[Opening Extract to read section]

Generating energy in the UK
In fact, the UK is the only one of Europe’s five biggest energy users to be increasing its reliance on imported energy. Our dependence on imported fuels is now at a level not seen since the 1970s.
UK energy demand
Although historically relatively self-sufficient in covering domestic energy demand, the UKs dependency on energy imports has increased in recent decades. With oil and gas fields on the continental shelf diminishing and the closing down of the coal mines, as a country, we have grown increasingly reliant on supplies from outside of the UK.
Where does UK energy come from?
Like most European countries, the UK imports the majority of its traditional fuel supplies, especially gas. We do have our own home-grown resources, but they are not as plentiful as they need to be this is why we need to rely on external suppliers. The additional gas is mainly sourced from Norway, some gas is also piped under the channel, from countries like Belgium and the Netherlands, we also source some from Russia which has caused problems of late.
The UK’s electricity is produced using an array of different fuels including coal, gas, wind power, and nuclear power. Only a percentage of these fuels originate in the UK, the rest are imported. Due to the pipeline network which runs between Norway and the UK, Norway is a key provider of our crude oil, accounting for 61% in 2015. However, our reliance on Norway has fallen in recent years, with more being sourced from the Organisation of Petroleum Exporting Countries (OPEC) which is made up of Algeria, Angola, Ecuador, Indonesia, Iran, Iraq, Kuwait, Libya, Nigeria, Qatar, Saudi Arabia, United Arab Emirates, and Venezuela. By 2015, 36% of crude oil imports came from OPEC.

[Closing Extract to read section]
[Opening Data provided section]

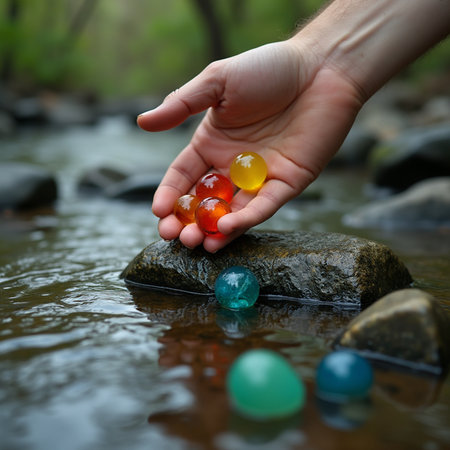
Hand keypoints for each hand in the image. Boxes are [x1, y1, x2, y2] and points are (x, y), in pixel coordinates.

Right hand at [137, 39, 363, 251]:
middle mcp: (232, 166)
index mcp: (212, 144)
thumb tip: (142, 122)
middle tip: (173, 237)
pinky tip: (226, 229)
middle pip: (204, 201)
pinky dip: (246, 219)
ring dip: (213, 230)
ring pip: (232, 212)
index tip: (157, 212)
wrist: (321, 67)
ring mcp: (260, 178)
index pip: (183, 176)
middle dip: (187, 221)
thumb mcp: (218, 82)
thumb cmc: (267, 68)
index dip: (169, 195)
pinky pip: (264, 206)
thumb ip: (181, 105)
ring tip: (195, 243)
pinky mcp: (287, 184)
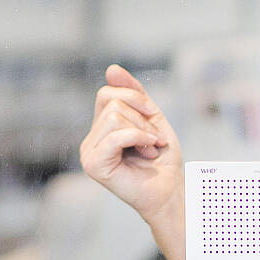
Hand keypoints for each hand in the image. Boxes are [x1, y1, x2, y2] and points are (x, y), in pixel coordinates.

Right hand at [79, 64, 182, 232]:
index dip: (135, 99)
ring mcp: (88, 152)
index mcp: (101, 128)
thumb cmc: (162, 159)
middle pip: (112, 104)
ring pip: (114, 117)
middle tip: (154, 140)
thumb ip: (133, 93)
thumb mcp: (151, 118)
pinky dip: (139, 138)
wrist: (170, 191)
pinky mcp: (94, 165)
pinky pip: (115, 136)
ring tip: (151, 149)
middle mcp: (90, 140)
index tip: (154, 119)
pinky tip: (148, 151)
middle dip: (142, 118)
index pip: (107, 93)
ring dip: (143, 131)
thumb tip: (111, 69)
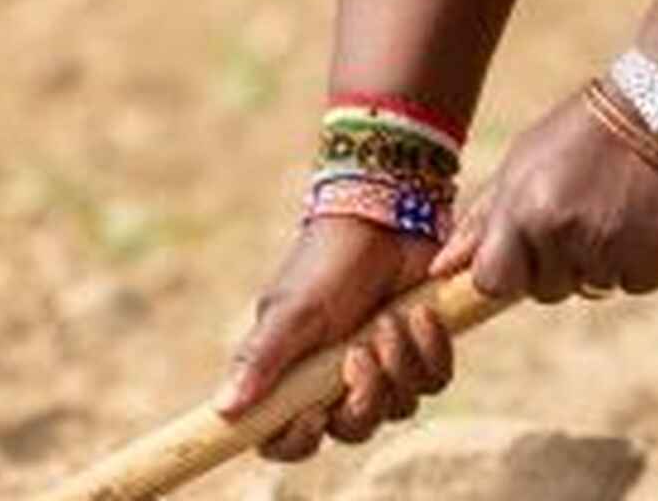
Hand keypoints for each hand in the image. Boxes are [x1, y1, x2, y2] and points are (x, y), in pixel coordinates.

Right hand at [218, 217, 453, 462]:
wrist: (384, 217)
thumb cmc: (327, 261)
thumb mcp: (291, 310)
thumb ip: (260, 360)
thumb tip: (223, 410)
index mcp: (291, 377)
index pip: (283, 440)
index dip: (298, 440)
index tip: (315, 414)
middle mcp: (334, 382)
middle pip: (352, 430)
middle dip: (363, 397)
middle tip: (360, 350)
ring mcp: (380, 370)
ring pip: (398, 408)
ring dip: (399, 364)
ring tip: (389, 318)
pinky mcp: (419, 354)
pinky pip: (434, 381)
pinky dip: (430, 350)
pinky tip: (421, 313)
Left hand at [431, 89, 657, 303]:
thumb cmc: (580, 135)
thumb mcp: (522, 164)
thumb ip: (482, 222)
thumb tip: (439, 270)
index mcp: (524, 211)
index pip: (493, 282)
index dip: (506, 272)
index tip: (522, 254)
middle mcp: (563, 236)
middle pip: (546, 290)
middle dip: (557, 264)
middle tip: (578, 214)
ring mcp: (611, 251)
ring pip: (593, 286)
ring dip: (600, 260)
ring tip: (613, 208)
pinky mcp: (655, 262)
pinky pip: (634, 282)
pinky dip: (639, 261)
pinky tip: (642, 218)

[Closing Data provided section]

Work to be completed.
Transcribe the entire passage on UK energy imports word for word. The lines above have no connection to the passage on UK energy imports.

Exercise answer.
Generating energy in the UK
In fact, the UK is the only one of Europe’s five biggest energy users to be increasing its reliance on imported energy. Our dependence on imported fuels is now at a level not seen since the 1970s.
UK energy demand
Although historically relatively self-sufficient in covering domestic energy demand, the UKs dependency on energy imports has increased in recent decades. With oil and gas fields on the continental shelf diminishing and the closing down of the coal mines, as a country, we have grown increasingly reliant on supplies from outside of the UK.
Where does UK energy come from?
Like most European countries, the UK imports the majority of its traditional fuel supplies, especially gas. We do have our own home-grown resources, but they are not as plentiful as they need to be this is why we need to rely on external suppliers. The additional gas is mainly sourced from Norway, some gas is also piped under the channel, from countries like Belgium and the Netherlands, we also source some from Russia which has caused problems of late.
The UK’s electricity is produced using an array of different fuels including coal, gas, wind power, and nuclear power. Only a percentage of these fuels originate in the UK, the rest are imported. Due to the pipeline network which runs between Norway and the UK, Norway is a key provider of our crude oil, accounting for 61% in 2015. However, our reliance on Norway has fallen in recent years, with more being sourced from the Organisation of Petroleum Exporting Countries (OPEC) which is made up of Algeria, Angola, Ecuador, Indonesia, Iran, Iraq, Kuwait, Libya, Nigeria, Qatar, Saudi Arabia, United Arab Emirates, and Venezuela. By 2015, 36% of crude oil imports came from OPEC.